Ansonsten offenbart sich China ersten Abend so, wie ich es erwartet hatte. Alles sehr modern, ohne chinesische Apps für’s Bezahlen, Taxifahrten, Navigation und Bestellen im Restaurant ist man komplett verloren. Gleichzeitig verhalten sich die Menschen so, wie ich es auch 2010 schon erlebt habe. Sehr laut und drängelnd und auch das typische Müll im Restaurant einfach auf den Boden zu schmeißen, hat sich nicht geändert. Taxifahrten sind mit durchschnittlich 1,30€ sehr bezahlbar und der Fahrer wartet auch nicht, dass man bezahlt hat, sondern per App kommt automatisch die Rechnung, die man hinterher bezahlt.

Unser erstes Essen in Chengdu war extrem lecker. Es war nach Mitternacht und wir wählten einfach eins, mit den meisten Gästen. Es war ein BBQ Restaurant, bei dem es 50 verschiedene Gerichte als Spießchen gab.

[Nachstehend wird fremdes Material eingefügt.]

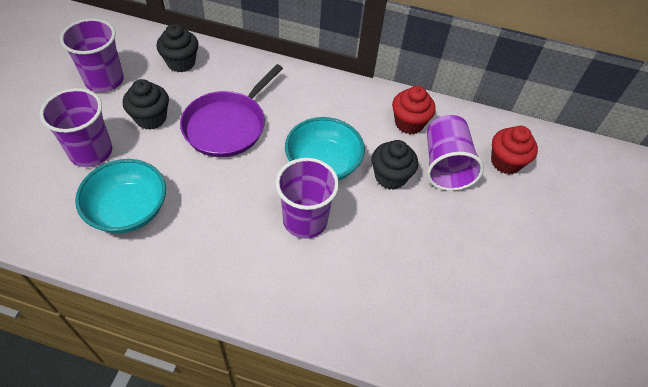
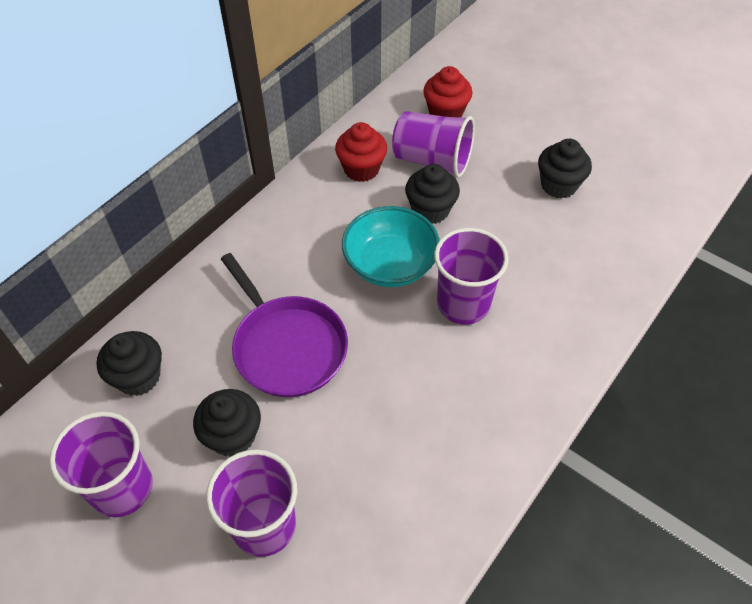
camera: 65 degrees left, 0 degrees up
(128, 210) = (387, 490): turquoise bowl -> none
(471, 266) = (558, 185): none -> black cupcake

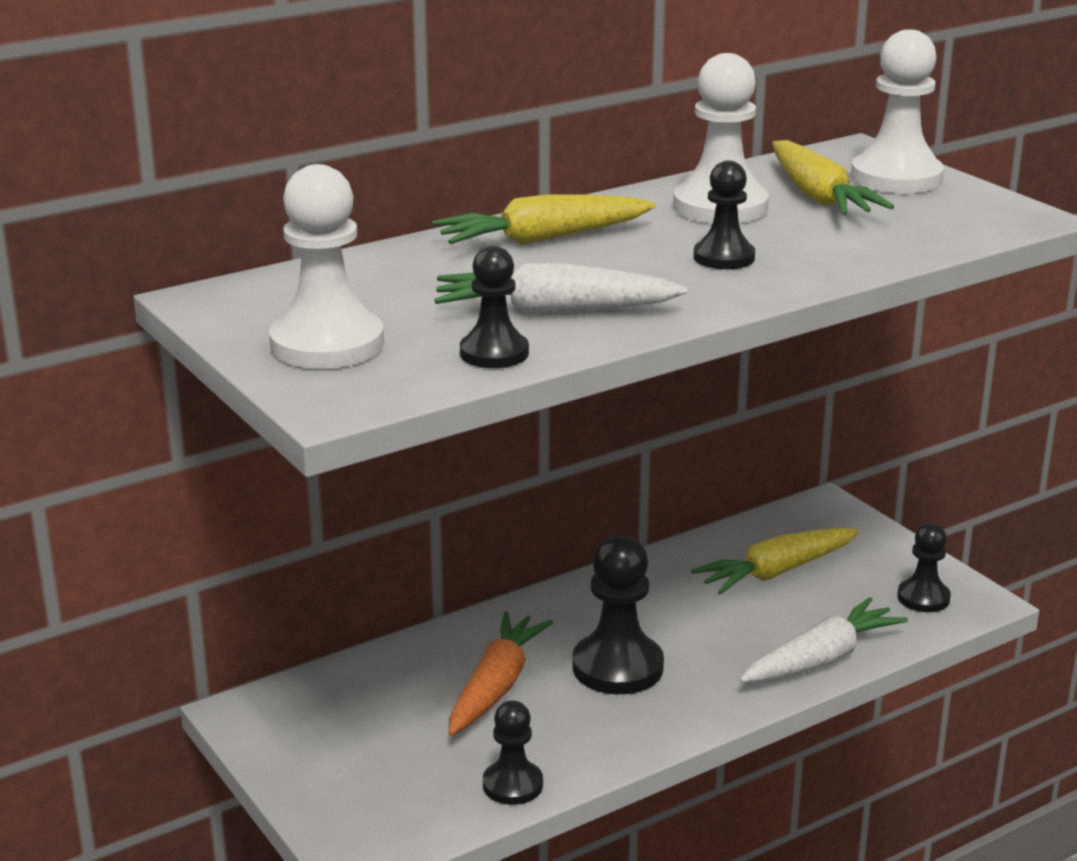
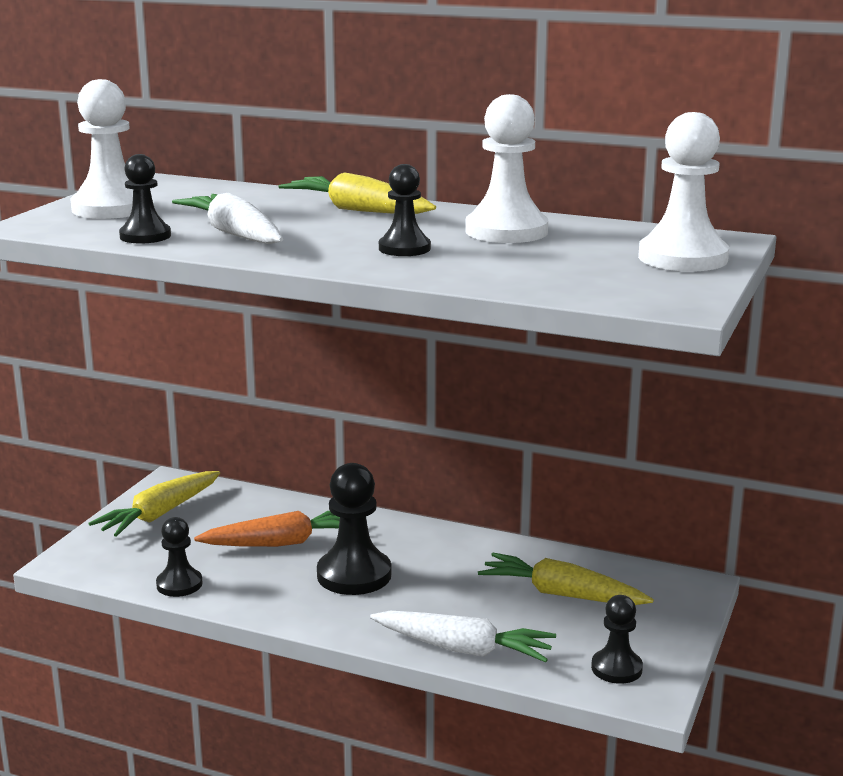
camera: 55 degrees right, 5 degrees down
(818, 197) = (586, 247): yellow carrot -> yellow carrot (159, 514)

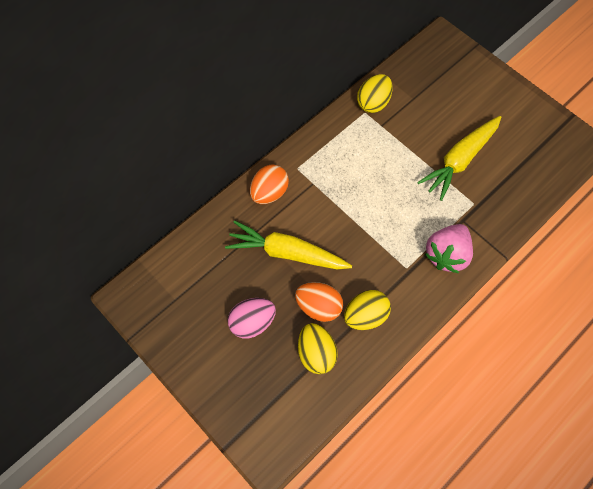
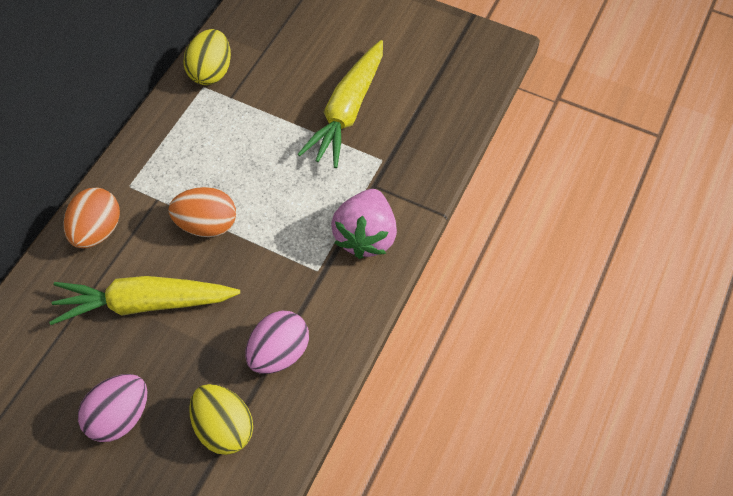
camera: 20 degrees left, 5 degrees down
(318, 307) = (210, 362): orange egg -> orange egg (207, 224)
(365, 316) = (279, 352): yellow egg -> pink egg

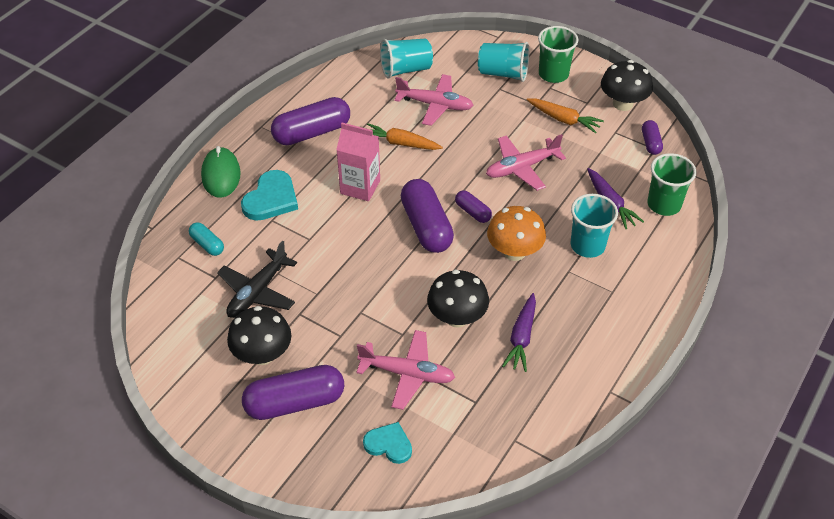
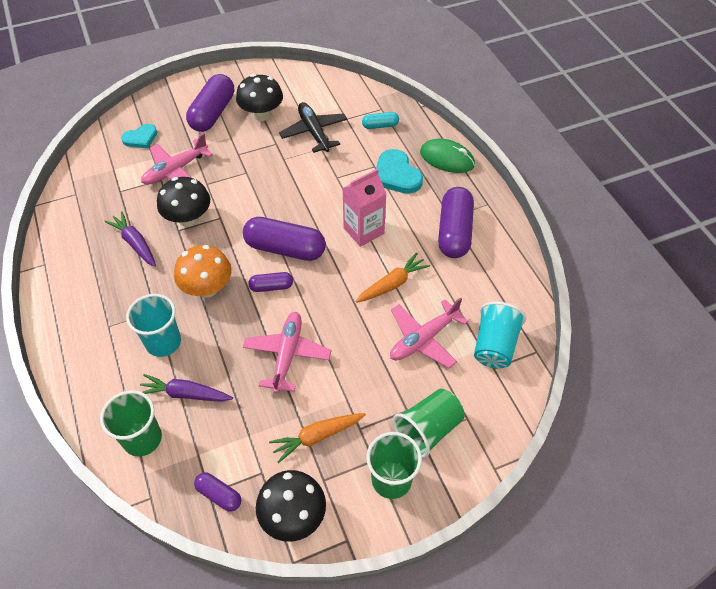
camera: 125 degrees right, 5 degrees up
(503, 73) = (428, 430): turquoise cup -> green cup

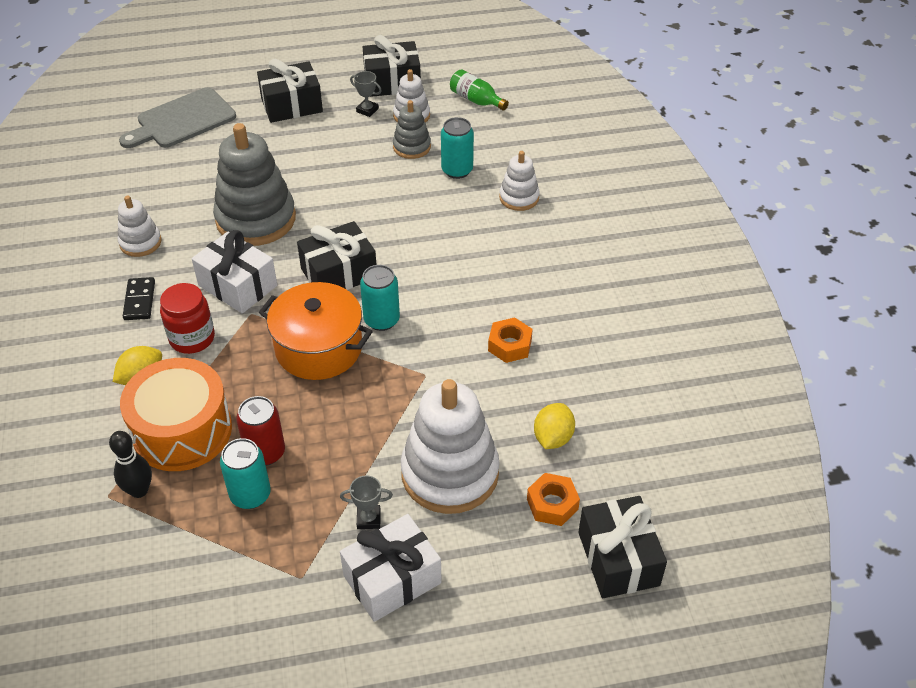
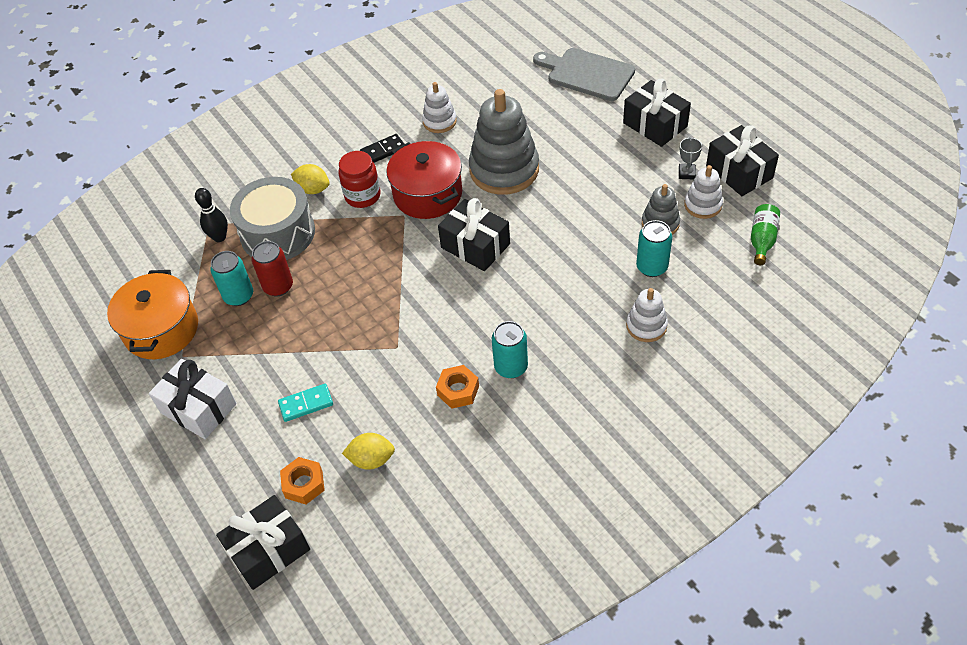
camera: 70 degrees right, 5 degrees up
(182, 430) = (278, 233): orange drum -> grey drum
(237, 285) = (427, 194): white gift -> red pot
(318, 348) = (390, 270): orange pot -> orange pot (161, 329)
(368, 519) = (244, 372): grey trophy -> none
(381, 320) = (440, 294): turquoise can -> turquoise can (511, 367)
(450, 473) = (306, 404): white stacking toy -> turquoise domino

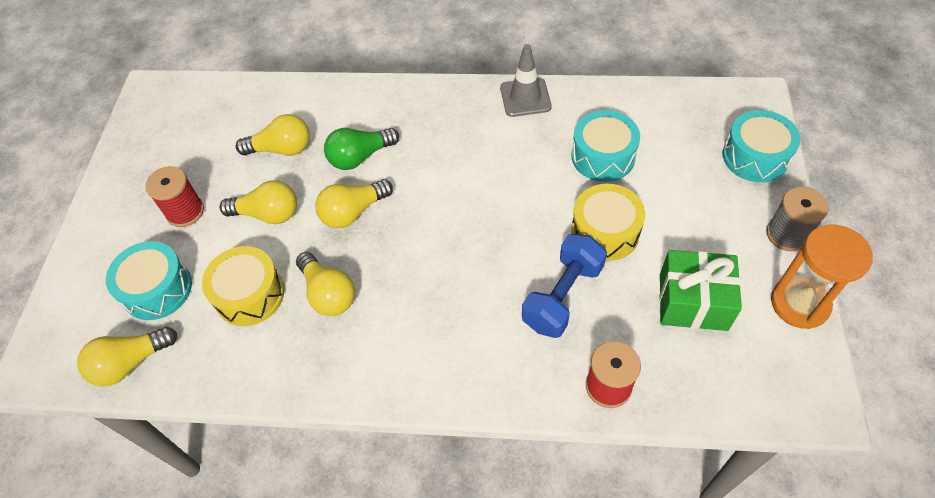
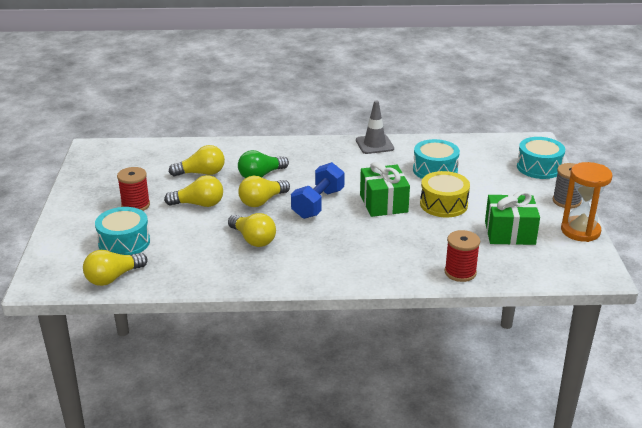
camera: 10 degrees left, 25 degrees down
(249, 294) = (195, 242): yellow drum -> none
(519, 225) = (383, 203): none -> green gift
(563, 296) = (420, 234): blue dumbbell -> blue dumbbell (318, 204)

Unser Highlight waren die Bohnen, die jede einzelne auf einem Spieß gezogen wurde. Ich war froh, dass wir den Mais nicht probiert haben, jedes Korn wurde auch da einzeln aufgespießt. Und zu allem der Mix aus gemahlenen Erdnuss- und Chilis zum Dippen war so gut! 

Heute Morgen steht im Zeichen von Organisatorischem. Die notariell beglaubigte Übersetzung unserer Führerscheine hat bereits im Hotel auf uns gewartet. Temporäre Anmeldebestätigung gab’s im Hotel. Eine chinesische SIM-Karte mit chinesischer Nummer zu bekommen, dauerte allerdings über eine Stunde Wartezeit. Und dann ging es zur Führerscheinstelle, einen temporären Führerschein zu beantragen. Dort ging es dafür viel schneller als erwartet. Nach einer halben Stunde waren wir stolze Besitzer eines chinesischen Führerscheines.

Anschließend starten wir ein wenig Sightseeing in Chengdu und schauen uns das Wenshu Yuan Kloster an. Eines der ältesten Kloster Chinas mit einer Geschichte von mehr als 1400 Jahren. 

Weiter geht’s zum Peoples Park, wo Einheimische und Touristen zum Teetrinken in die berühmten Teehäuser kommen, Bootchen auf dem See fahren oder einfach zur Musik tanzen. 

Chengdu ist übrigens für seine queere Szene bekannt und gilt auch in der Hinsicht als extrem entspannte Stadt.

Zum Abend treibt es uns ins moderne Chengdu in den Tianfu Financial District, mit seinen illuminierten Zwillingstürmen und der irren Jiaozi Pedestrian Bridge. 

Zum Abschluss geht’s zum Essen zurück nach Downtown und wir übertreiben es bewusst mit Laziji (Huhn mit Chili), Shrimps mit Knoblauchstangen, gebratenen Bohnen und Kartoffelstreifen. Das Restaurant war auch um 23h noch extrem voll und laut – Öffnungszeiten bis 5 Uhr morgens. Wir stellen fest, dass man hier (in China) sich einfach irgendwo hinsetzen und den Leuten zuschauen kann. Es ist einfach immer was los:

Eine Familie die den ganzen China Telecom Laden zusammenbrüllt, die Cosplay-Mädchen, die extrem aufwändige Kostüme tragen, der Staßenhändler, der mit Kippe im Mund auf der Straße Berge von Fleisch zerhackt, der Tänzer im Park, die betrunkenen Businessleute, die sich gegenseitig im Arm liegen und fast vor das gerufene Taxi fallen… besser als jedes Fernsehprogramm.